Example patch operation that could result in this issue:
Patching a kubeadmcontrolplanes(kcp) object to update KCP Control Plane Node IP addresses.
capi-kubeadm-control-plane-controller-manager pod shows errors:
E0227 16:58:26.009281 1 controller.go:324] "Reconciler error" err="failed to sync Machines: failed to update Machine: tkg-system/<MGMT_CLUSTER_NAME>-controlplane-l2dk4-cbgvv: failed to update Machine: failed to apply Machine tkg-system/<MGMT_CLUSTER_NAME>-controlplane-l2dk4-cbgvv: Internal error occurred: failed calling webhook \"default.machine.cluster.x-k8s.io\": failed to call webhook: Post \"https://capi-webhook-service.capi-system.svc:443/mutate-cluster-x-k8s-io-v1beta1-machine?timeout=10s\": tls: failed to verify certificate: x509: certificate signed by unknown authority" controller="kubeadmcontrolplane" controllerGroup="controlplane.cluster.x-k8s.io" controllerKind="KubeadmControlPlane" KubeadmControlPlane="tkg-system/<MGMT_CLUSTER_NAME>-controlplane-l2dk4" namespace="tkg-system" name="<MGMT_CLUSTER_NAME>-controlplane-l2dk4" reconcileID=1dc9dd37-a0b9-463d-b9ff-cf402631603b
tanzu management-cluster get
Shows a 4th kcp control plane node machine trying to come up
kubectl get machines -n MGMT_CLUSTER_NAMESPACE
Shows a 4th control plane machine stuck in Provisioning state
When checking the certificates for the capi-system webhook and AVI, you confirmed that the Certificate Authority valid/known. You see that by matching both Serial Numbers from the two certificates.

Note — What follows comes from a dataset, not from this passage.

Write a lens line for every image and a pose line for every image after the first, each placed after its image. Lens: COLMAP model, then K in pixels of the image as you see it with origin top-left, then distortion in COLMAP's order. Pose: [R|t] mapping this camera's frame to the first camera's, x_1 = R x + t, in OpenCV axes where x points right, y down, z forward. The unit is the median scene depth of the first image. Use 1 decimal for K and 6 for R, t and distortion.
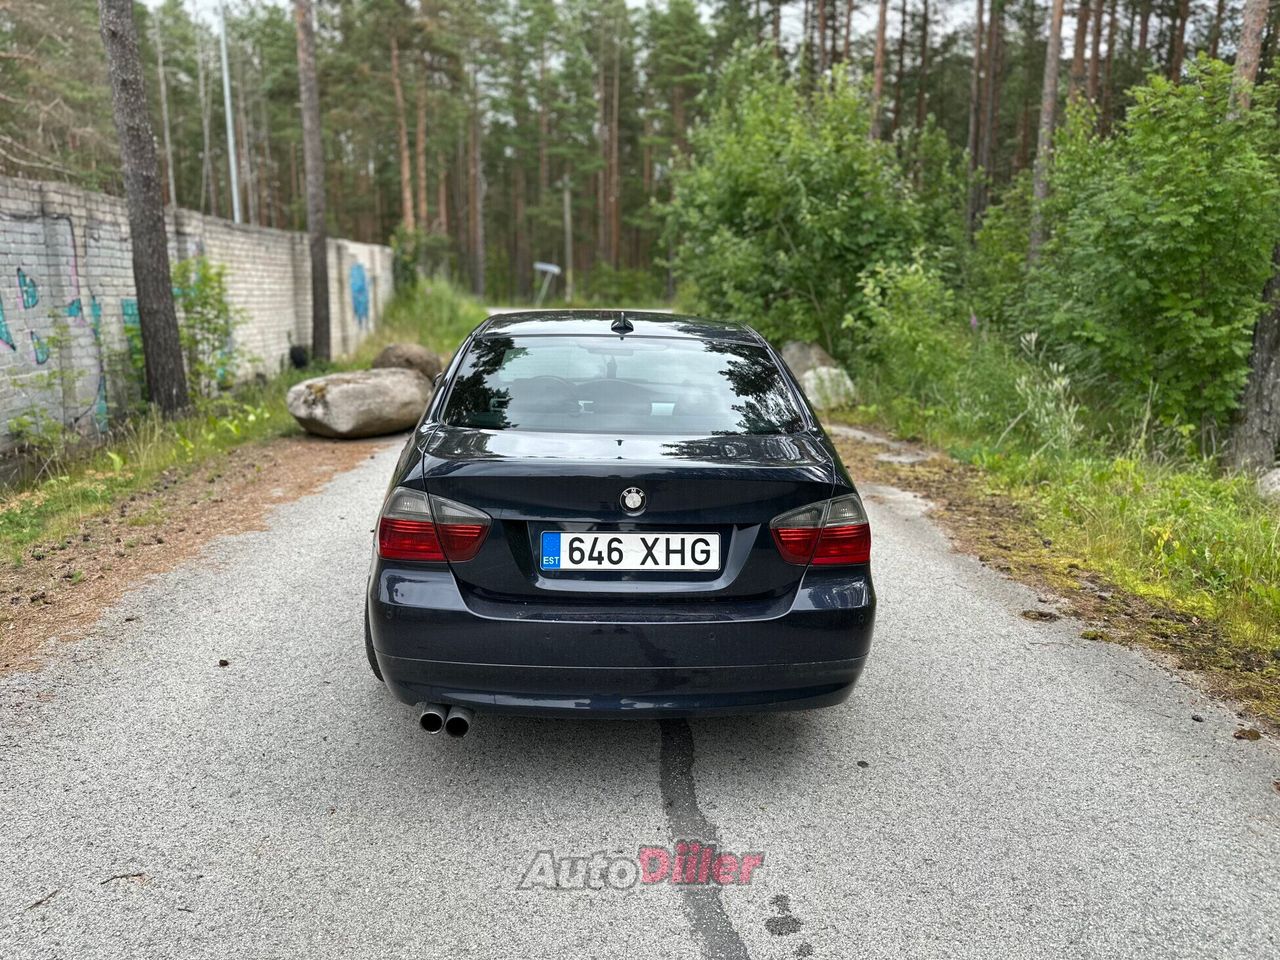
lens RADIAL K [[870.5, 0, 639.1], [0, 870.5, 478.6], [0, 0, 1]] dist [-0.004003, -0.005331]
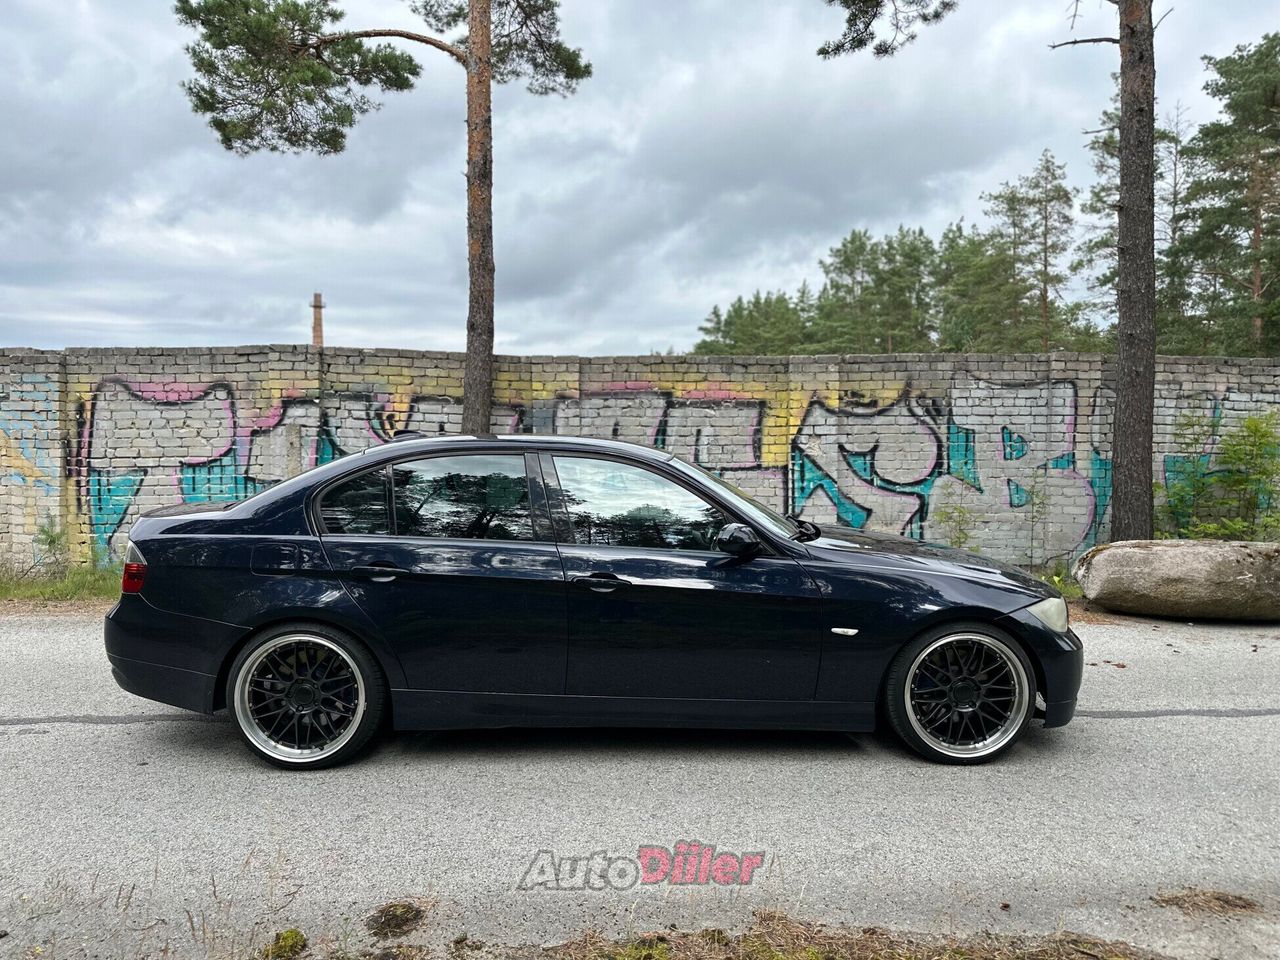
lens RADIAL K [[870.5, 0, 636.8], [0, 870.5, 472.0], [0, 0, 1]] dist [-0.004003, -0.005331]
pose [[0.014207, 0.014302, -0.999797, 0.491190], [-0.218227, 0.975838, 0.010858, -0.085412], [0.975795, 0.218029, 0.016985, 0.505884]]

VMware Tanzu Kubernetes Grid Management (TKGm) .
Using AVI Load Balancer topology
In some cases, if a control plane node is offline or down for an extended period of time, the DHCP IP address lease can expire. And when attempting to patch the kcp object, such as by changing an IP address, this issue might surface.
This can happen if and when previous etcd issues were involved, resulting in a control plane node going offline longer than the DHCP lease period.

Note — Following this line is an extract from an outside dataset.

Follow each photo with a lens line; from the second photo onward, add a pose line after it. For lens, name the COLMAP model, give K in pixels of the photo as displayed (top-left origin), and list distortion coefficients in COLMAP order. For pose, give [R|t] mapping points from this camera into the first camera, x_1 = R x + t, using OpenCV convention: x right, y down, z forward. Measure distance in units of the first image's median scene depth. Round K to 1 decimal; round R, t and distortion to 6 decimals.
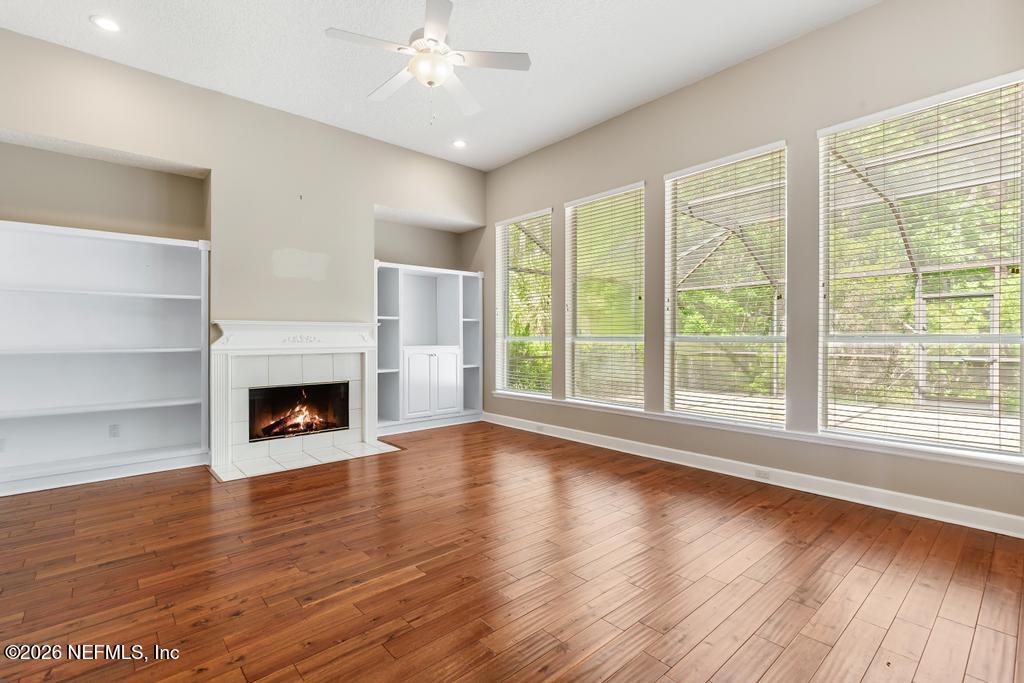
lens RADIAL K [[462.3, 0, 501.5], [0, 462.3, 338.0], [0, 0, 1]] dist [-0.000563, -0.000281]
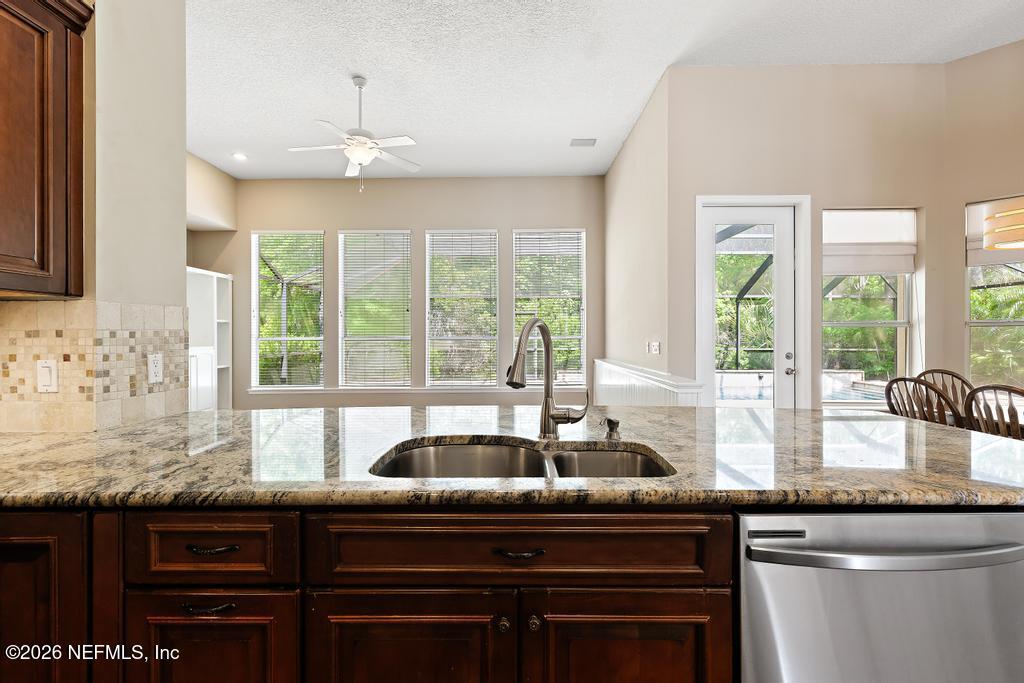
lens RADIAL K [[462.3, 0, 501.5], [0, 462.3, 338.0], [0, 0, 1]] dist [-0.000563, -0.000281]
pose [[0.674786, -0.004034, 0.738002, -0.493647], [0.005886, 0.999983, 0.000084, 0.001936], [-0.737990, 0.004287, 0.674798, -0.167346]]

Perform a rolling restart of the following deployments on the management cluster
Namespace: capi-system
Deployment: capi-controller-manager
kubectl -n capi-system rollout restart deploy capi-controller-manager
Namespace: capv-system
Deployment: capv-controller-manager
kubectl -n capv-system rollout restart deploy capv-controller-manager
Namespace: capi-kubeadm-control-plane-system
capi-kubeadm-control-plane-controller-manager
kubectl -n capi-kubeadm-control-plane-system rollout restart deploy capi-kubeadm-control-plane-controller-manager
Namespace: capi-kubeadm-bootstrap-system
capi-kubeadm-bootstrap-controller-manager
kubectl -n capi-kubeadm-bootstrap-system rollout restart deploy capi-kubeadm-bootstrap-controller-manager
Namespace: tkg-system
Deployment: ALL Deployments
kubectl -n tkg-system rollout restart deploy
NOTE: due to several deployments in the tkg-system namespace, you can watch them come until they all go back into Running state with:
kubectl -n tkg-system get pods -w